Genau wie der Papst stellt auch der hessische Innenminister in der schönen Vorweihnachtszeit stolz ein aktuelles Werk vor: den neuen Wasserwerfer WaWe10. ((siehe http://twitter.com/Janine_Wissler/status/280644346351583232/photo/1)) Damit ausgestattet kann die Polizei — natürlich nach dem Friedensgebot der Feiertage — prima irgendwelchen aufmüpfigen Scheißdemonstranten die Augen ausschießen. Die werden sich dann hüten, je wieder für irgendwelche Rechte, die sie sowieso nicht haben, auf die Straße zu gehen. Dieses weihnachtliche Friedensgebot ist eine schöne Sache. Überall auf der Erde ruhen die Kriege, Putsche, Okkupationen und Völkermorde für ein paar Tage. Kindersoldaten können vom Plündern, Morden und Vergewaltigen etwas ausruhen und vietnamesische Mädchen müssen nicht ganz so viele Anoraks für KIK nähen wie sonst. Die Folterer der Geheimdienste verlassen ihre Geheimgefängnisse, um mit ihrer Familie und den Kindern der Geburt Jesu und dem Stern von Bethlehem zu gedenken. Da das christliche Abendland besinnlich einkehrt (leidenschaftlich gehasst vom islamischen Morgenland), gibt es weniger Öltanker-Katastrophen und es wird nicht ganz so viel Dünnsäure in die Ostsee gepumpt wie im restlichen Jahr. Der Atommüll strahlt friedlich, fast heimelig, in den Zwischenlagern vor sich hin und die Kamikaze-Drohnen bleiben am Boden, weil die fernsteuernden Piloten noch Weihnachtseinkäufe bei Macy's machen müssen. Nur die Kraftwerke laufen auf volle Pulle, damit alle Ökofuzzis ihre biologisch gedüngten Vorgärten und das doppeltgedämmte Haus mit quecksilberverseuchten Energiesparlampen beleuchten können (Lichterketten! Aah! Ooh!), während ihre antiautoritär erzogenen Kinder mit der neuen Wii spielen oder unter der selbstgesägten Plantagen-Nordmann-Tanne ihre Montessori-Klötzer (mit lösungsmittelfreier Farbe lackiert!) zusammenschrauben oder ihrem Geschwisterchen auf den Kopf hauen. Denn wenn sie groß sind, wollen sie auch Rambo oder Terminator oder Hannibal Lecter oder Josef Ackermann werden — wie alle anderen. In den Vorstädten (den sozialen Brennpunkten), die man vor den Festtagen versäumt hat mit dem Kärcher zu reinigen, denken ein paar nicht ganz so gut integrierte Jugendliche darüber nach, am Weihnachtsabend wahlweise in die U‑Bahn zu kotzen oder einen X‑Beliebigen totzuschlagen, aus Langeweile oder wegen dem Fun und so. Man kann es sich später auf den Videoaufzeichnungen der Überwachungskameras angucken, für was sie sich entschieden haben.

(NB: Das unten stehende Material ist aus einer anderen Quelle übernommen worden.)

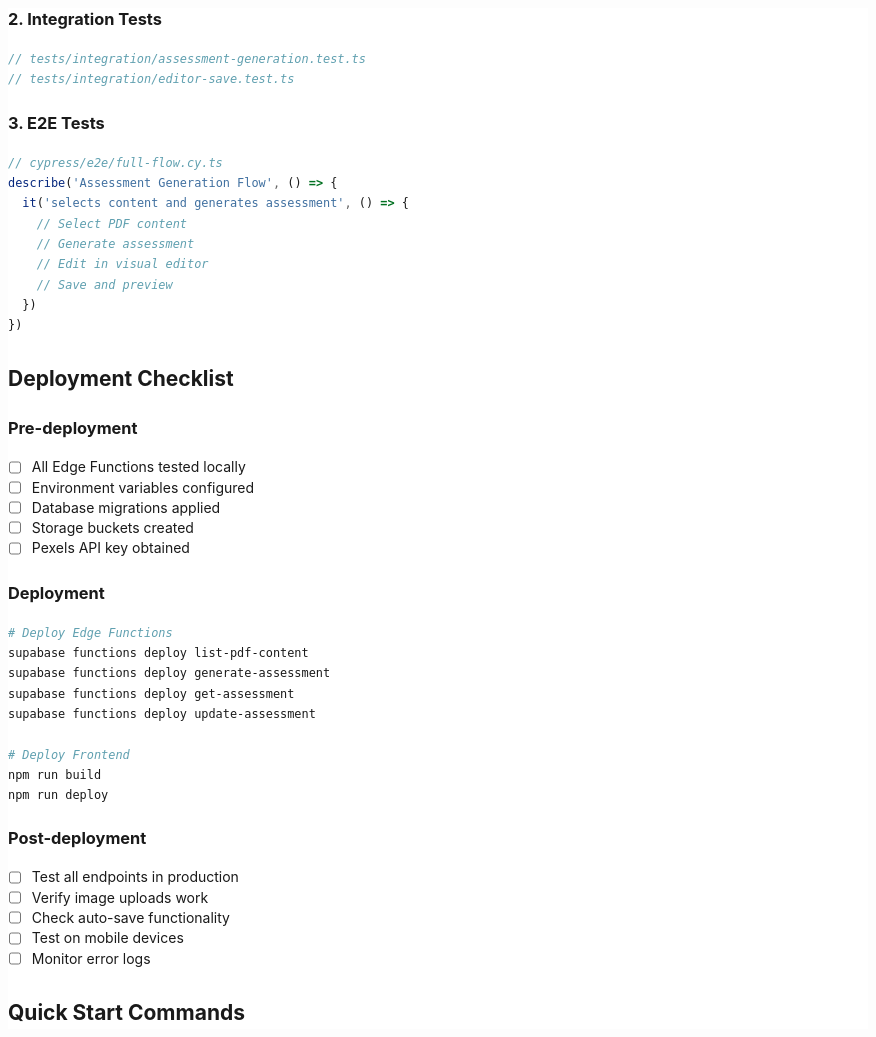 ### 2. Integration Tests
```typescript
// tests/integration/assessment-generation.test.ts
// tests/integration/editor-save.test.ts
```

### 3. E2E Tests
```typescript
// cypress/e2e/full-flow.cy.ts
describe('Assessment Generation Flow', () => {
  it('selects content and generates assessment', () => {
    // Select PDF content
    // Generate assessment
    // Edit in visual editor
    // Save and preview
  })
})
```

## Deployment Checklist

### Pre-deployment
- [ ] All Edge Functions tested locally
- [ ] Environment variables configured
- [ ] Database migrations applied
- [ ] Storage buckets created
- [ ] Pexels API key obtained

### Deployment
```bash
# Deploy Edge Functions
supabase functions deploy list-pdf-content
supabase functions deploy generate-assessment
supabase functions deploy get-assessment
supabase functions deploy update-assessment

# Deploy Frontend
npm run build
npm run deploy
```

### Post-deployment
- [ ] Test all endpoints in production
- [ ] Verify image uploads work
- [ ] Check auto-save functionality
- [ ] Test on mobile devices
- [ ] Monitor error logs

## Quick Start Commands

Die Weihnachtszeit ist eine schöne Zeit. Und wenn — am Heiligen Abend — die alte Schallplatte hervorgekramt wird, um Stille Nacht/Heilige Nacht zu hören, dann ist es nicht mehr weit bis zur Übelkeit nach dem Essen (Jägermeister!) und nicht mehr weit bis zur Bescherung. Und nicht mehr weit bis zu all den wunderbaren Dingen, die der Kapitalismus für uns bereit hält und über die wir uns alle Jahre wieder ein paar Stunden lang freuen, um sie dann sogleich zu vergessen, umzutauschen, kaputt zu machen und/oder zu entsorgen.
Und während die anderen Zivilisationen — ich meine die wirklich intelligenten Zivilisationen — dabei zusehen, wie auf dem Planeten Erde das Leben nur so tobt und sich das Klima erwärmt und wieder abkühlt und wieder erwärmt und ein paar Asteroiden knapp vorbeifliegen und ein paar indigene Völker aussterben und man ein paar neue Elementarteilchen entdeckt — naschen sie bei der Vorabendunterhaltung einige Tüten würziger Amöben mit Methangeschmack, hören den Papst mit gerührt-zittriger Stimme den Segen Urbi et Orbi spenden (für den Weltkreis!), machen große Facettenaugen und verschwurbelte Tentakeln, schütteln mit den Alienköpfen und fragen sich immer wieder: Was soll das eigentlich?